Reject inference for credit scoring — 8 scikit-learn-compatible methods plus an honest benchmark that tells you whether it actually helps.
Project description
rejectkit
Reject inference for credit scoring — scikit-learn-compatible methods, plus an honest benchmark that tells you whether reject inference actually helps on your data.
한국어 요약 (Korean)
신용 모델은 승인된 신청자(나중에 good/bad 결과를 아는 사람)로만 학습하지만, 실제로는 거절자를 포함한 전체 신청자를 평가해야 한다 — 이 표본 선택 편향을 바로잡는 기법이 reject inference다. rejectkit은 이 고전 기법 8가지를 scikit-learn 스타일의 한 API로 묶고, "그 보정이 내 데이터에서 실제로 도움이 되는지" 재는 벤치마크(MaskedRejectBenchmark)까지 제공한다. 입력은 pandas·polars·numpy 모두 지원. 자세한 한·영·일 설명은 docs/explainer.md, 실데이터 예제는 examples/real_data_home_credit.ipynb 참고.
日本語要約 (Japanese)
与信モデルは承認された申込者(後で good/bad の結果が分かる人)だけで学習するが、実際には否認者を含む全申込者を評価しなければならない — この標本選択バイアスを補正する手法が reject inference。rejectkit はこの古典的手法8種を scikit-learn 風の単一 API にまとめ、**「その補正が自分のデータで実際に役立つか」**を測るベンチマーク(MaskedRejectBenchmark)まで備える。入力は pandas・polars・numpy に対応。詳しい3言語解説は docs/explainer.md、実データ例は examples/real_data_home_credit.ipynb を参照。
Why this exists
A credit model is trained on accepted applicants, whose good/bad outcome you eventually observe.

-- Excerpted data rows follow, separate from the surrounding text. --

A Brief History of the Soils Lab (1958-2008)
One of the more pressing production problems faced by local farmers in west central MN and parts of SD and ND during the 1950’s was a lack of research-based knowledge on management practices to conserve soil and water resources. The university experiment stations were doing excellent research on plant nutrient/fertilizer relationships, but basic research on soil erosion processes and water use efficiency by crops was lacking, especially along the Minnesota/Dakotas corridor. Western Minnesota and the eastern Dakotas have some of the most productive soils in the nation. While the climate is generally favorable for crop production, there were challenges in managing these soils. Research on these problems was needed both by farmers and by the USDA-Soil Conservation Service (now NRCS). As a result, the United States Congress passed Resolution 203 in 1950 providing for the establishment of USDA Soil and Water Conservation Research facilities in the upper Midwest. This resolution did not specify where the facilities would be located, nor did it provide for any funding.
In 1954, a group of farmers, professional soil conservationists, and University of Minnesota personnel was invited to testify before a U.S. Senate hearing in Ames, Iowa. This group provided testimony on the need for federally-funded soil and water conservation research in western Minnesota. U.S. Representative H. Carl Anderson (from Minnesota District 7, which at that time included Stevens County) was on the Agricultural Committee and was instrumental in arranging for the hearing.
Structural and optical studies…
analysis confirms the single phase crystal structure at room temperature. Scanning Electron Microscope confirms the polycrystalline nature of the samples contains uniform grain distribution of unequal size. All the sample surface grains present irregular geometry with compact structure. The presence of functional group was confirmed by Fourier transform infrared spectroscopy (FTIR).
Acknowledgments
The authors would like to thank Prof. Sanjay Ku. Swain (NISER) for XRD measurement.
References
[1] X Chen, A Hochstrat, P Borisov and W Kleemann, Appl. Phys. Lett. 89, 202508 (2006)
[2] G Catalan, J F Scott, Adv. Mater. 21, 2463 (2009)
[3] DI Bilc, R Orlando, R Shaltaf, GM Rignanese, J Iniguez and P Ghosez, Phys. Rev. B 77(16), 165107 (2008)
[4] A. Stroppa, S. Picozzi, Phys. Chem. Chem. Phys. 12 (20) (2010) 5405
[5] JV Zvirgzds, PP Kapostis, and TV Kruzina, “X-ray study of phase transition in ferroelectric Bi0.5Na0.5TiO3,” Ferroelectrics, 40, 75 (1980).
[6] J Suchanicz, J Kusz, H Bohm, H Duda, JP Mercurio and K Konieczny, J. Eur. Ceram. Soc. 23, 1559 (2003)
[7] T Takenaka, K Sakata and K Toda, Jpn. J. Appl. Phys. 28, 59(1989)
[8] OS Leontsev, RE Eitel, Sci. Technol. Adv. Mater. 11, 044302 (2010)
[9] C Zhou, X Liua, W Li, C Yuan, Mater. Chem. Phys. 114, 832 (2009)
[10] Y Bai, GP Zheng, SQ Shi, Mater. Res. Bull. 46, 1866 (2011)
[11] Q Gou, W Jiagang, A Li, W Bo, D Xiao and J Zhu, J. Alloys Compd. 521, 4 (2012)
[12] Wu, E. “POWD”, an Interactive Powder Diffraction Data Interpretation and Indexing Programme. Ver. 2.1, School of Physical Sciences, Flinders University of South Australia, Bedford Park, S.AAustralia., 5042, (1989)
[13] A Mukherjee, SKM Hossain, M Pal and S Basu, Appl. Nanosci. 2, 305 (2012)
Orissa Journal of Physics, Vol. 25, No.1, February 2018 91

But the model has to score the whole through-the-door population — including the applicants you rejected, who never get an outcome. Training on accepts only is a textbook case of sample-selection bias. Reject inference is the family of techniques that tries to correct it.
These methods are standard in the credit-risk world, yet the Python tooling is missing:
- R has
scoringTools(augmentation,fuzzy_augmentation,parcelling,reclassification,twins) — GitHub only. - Python scorecard libraries —
scorecardpy,optbinning,scorecardbundle— do WOE/IV binning and logistic scorecards but skip reject inference entirely. - What's left online is one-off research code, not a packaged, tested library.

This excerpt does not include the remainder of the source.